The Replicable Playbook

The real lesson from Medvi is not that AI replaced a company. It is that AI collapsed the non-regulated layers of a regulated business to near-zero headcount. The playbook: find a domain where infrastructure partners handle the licensed and capital-intensive operations; use AI to build everything on top.

That playbook is powerful, and it is exposed. Brian Blum, a founder who ran a competing GLP-1 business, described the market as "surprisingly easy to setup but ruthlessly competitive because there is virtually no differentiation." His company hit $4 million per month in revenue. He confirmed the revenue numbers are real and that competitors knew Medvi was doing $300M+; he also confirmed the structural weakness: every brand sells the same product through the same infrastructure, making it a pure marketing arms race. Medvi won that race through AI-generated ad creative, partnership ads, whitelisting, and affiliate advertorials.

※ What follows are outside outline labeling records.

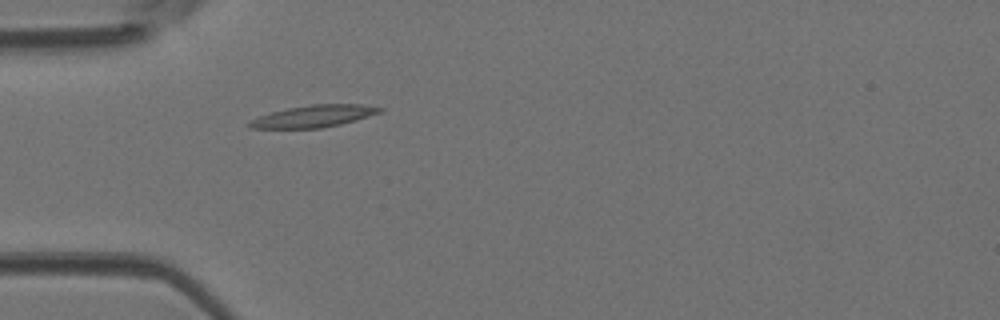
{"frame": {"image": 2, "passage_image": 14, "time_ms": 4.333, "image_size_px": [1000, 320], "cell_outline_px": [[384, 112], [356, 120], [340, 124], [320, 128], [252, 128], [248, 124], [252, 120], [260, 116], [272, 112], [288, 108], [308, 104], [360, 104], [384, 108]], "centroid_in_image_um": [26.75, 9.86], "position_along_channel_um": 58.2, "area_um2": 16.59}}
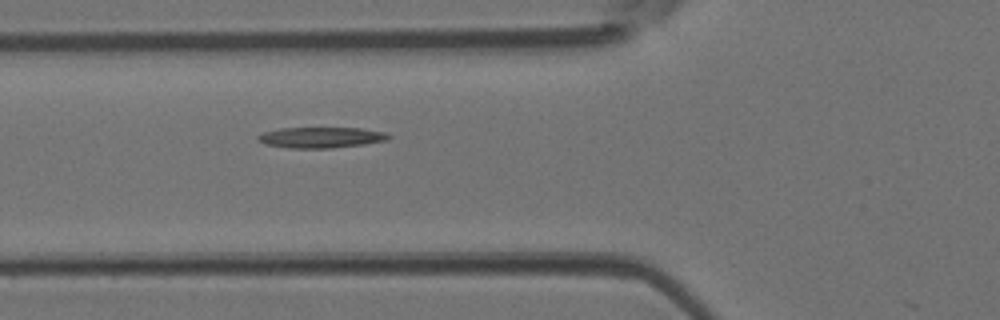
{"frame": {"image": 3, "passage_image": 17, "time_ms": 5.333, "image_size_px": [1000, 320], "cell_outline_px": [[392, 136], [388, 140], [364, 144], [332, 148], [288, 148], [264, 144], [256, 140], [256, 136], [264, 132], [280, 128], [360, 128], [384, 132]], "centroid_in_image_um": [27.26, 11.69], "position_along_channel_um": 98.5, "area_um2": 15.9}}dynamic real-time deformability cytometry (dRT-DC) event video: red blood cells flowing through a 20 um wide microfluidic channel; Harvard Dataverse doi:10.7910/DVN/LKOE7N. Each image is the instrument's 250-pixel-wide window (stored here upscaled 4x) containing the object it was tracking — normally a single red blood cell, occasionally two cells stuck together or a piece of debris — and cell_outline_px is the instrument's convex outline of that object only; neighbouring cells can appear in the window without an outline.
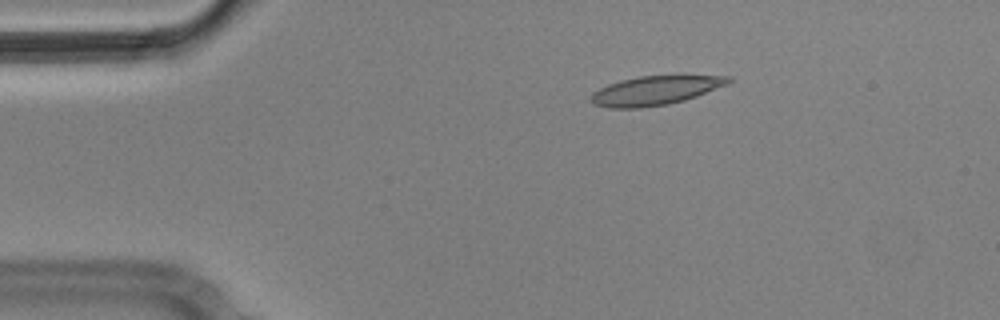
{"species": "Egyptian fruit bat (a non-hibernating species)", "species_latin": "Rousettus aegyptiacus", "temperature_condition": "cold", "stored_images_in_passage": 4, "camera_frame_rate_fps": 3000, "um_per_image_px": 0.085, "animal": {"sex": "male"}, "frame": {"image": 1, "passage_image": 3, "time_ms": 0.667, "image_size_px": [1000, 320], "cell_outline_px": [[736, 80], [728, 84], [696, 96], [684, 100], [668, 104], [640, 108], [608, 108], [592, 104], [588, 100], [592, 92], [608, 84], [620, 80], [640, 76], [680, 72], [732, 76]], "centroid_in_image_um": [55.8, 7.63], "position_along_channel_um": 29.2, "area_um2": 24.68}}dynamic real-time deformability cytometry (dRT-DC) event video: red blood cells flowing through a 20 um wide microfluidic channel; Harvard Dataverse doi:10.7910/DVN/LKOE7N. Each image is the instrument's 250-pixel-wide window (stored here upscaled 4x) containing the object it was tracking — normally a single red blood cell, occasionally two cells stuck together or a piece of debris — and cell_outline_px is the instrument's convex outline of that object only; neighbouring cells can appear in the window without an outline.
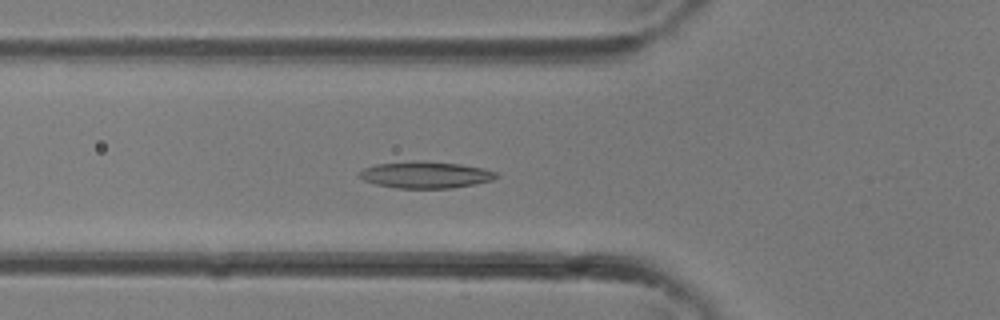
{"species": "common noctule bat (a hibernating species)", "species_latin": "Nyctalus noctula", "temperature_condition": "room temperature", "stored_images_in_passage": 35, "camera_frame_rate_fps": 3000, "um_per_image_px": 0.085, "animal": {"sex": "female"}, "frame": {"image": 1, "passage_image": 12, "time_ms": 3.667, "image_size_px": [1000, 320], "cell_outline_px": [[500, 176], [492, 180], [476, 184], [452, 188], [396, 188], [376, 184], [364, 180], [356, 172], [364, 168], [376, 164], [412, 160], [416, 160], [460, 164], [484, 168], [496, 172]], "centroid_in_image_um": [36.18, 14.85], "position_along_channel_um": 89.6, "area_um2": 21.44}}
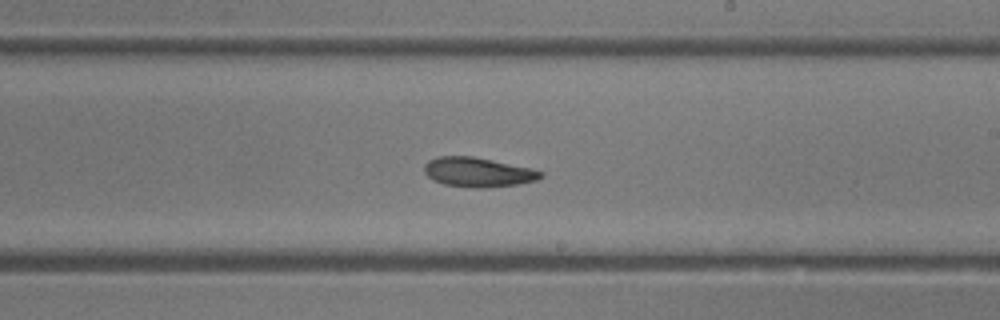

Based on everything publicly known, Medvi holds no proprietary technology, no exclusive supplier relationships, and no physician network. The moat is execution speed and brand equity built during the window when compounded GLP-1s remain legally available.

The FDA declared the semaglutide shortage resolved in early 2025, narrowing the legal basis for compounded alternatives. Novo Nordisk's direct-to-consumer Wegovy subscription further compresses margins.

For builders looking at this space: AI is the accelerant, not the foundation. The foundation is the infrastructure partner, the compliance stack, and the regulatory window. Get those wrong and no amount of AI tooling saves you.